--- START ---

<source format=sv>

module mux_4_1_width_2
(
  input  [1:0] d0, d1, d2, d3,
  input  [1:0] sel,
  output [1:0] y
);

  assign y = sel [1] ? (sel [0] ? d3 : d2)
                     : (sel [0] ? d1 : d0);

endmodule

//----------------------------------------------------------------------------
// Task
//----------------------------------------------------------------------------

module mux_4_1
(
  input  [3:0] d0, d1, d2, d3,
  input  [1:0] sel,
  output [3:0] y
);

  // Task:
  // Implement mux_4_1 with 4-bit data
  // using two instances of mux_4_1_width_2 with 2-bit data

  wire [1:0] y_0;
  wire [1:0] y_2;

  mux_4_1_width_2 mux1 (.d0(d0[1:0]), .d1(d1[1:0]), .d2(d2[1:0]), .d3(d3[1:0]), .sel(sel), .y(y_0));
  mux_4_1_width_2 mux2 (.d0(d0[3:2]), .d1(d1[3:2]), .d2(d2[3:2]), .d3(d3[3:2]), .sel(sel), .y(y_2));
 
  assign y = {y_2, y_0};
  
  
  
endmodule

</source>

--- END ---
--- START ---

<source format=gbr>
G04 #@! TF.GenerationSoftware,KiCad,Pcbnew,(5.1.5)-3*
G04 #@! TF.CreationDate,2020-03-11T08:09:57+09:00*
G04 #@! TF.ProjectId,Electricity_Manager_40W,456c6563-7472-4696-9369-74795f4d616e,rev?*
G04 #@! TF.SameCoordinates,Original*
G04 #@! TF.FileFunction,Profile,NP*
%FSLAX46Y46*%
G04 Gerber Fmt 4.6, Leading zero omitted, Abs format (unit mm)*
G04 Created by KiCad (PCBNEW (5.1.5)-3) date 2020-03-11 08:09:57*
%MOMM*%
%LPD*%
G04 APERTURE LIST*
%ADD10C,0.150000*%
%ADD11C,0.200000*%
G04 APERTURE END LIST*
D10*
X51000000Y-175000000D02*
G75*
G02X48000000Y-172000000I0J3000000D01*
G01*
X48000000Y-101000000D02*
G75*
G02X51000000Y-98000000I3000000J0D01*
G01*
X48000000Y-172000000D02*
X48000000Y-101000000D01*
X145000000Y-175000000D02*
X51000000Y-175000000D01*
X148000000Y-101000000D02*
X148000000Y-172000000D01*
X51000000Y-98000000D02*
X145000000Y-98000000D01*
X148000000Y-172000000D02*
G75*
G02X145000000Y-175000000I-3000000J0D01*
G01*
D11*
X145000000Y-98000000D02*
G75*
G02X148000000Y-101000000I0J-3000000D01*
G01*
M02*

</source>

--- END ---
--- START ---

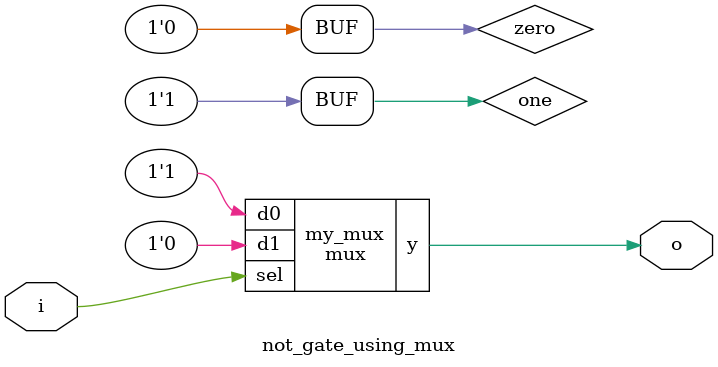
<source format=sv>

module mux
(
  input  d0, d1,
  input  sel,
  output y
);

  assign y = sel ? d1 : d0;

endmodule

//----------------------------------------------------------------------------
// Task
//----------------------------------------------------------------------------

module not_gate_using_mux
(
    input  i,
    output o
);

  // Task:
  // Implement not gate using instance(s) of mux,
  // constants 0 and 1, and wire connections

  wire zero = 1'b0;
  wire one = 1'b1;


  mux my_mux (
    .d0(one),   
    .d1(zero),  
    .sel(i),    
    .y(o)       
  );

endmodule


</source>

--- END ---

§ Your task:
From the records above, return each line that has the string "LIST".

§ Written reply:
G04 APERTURE LIST*
G04 APERTURE END LIST*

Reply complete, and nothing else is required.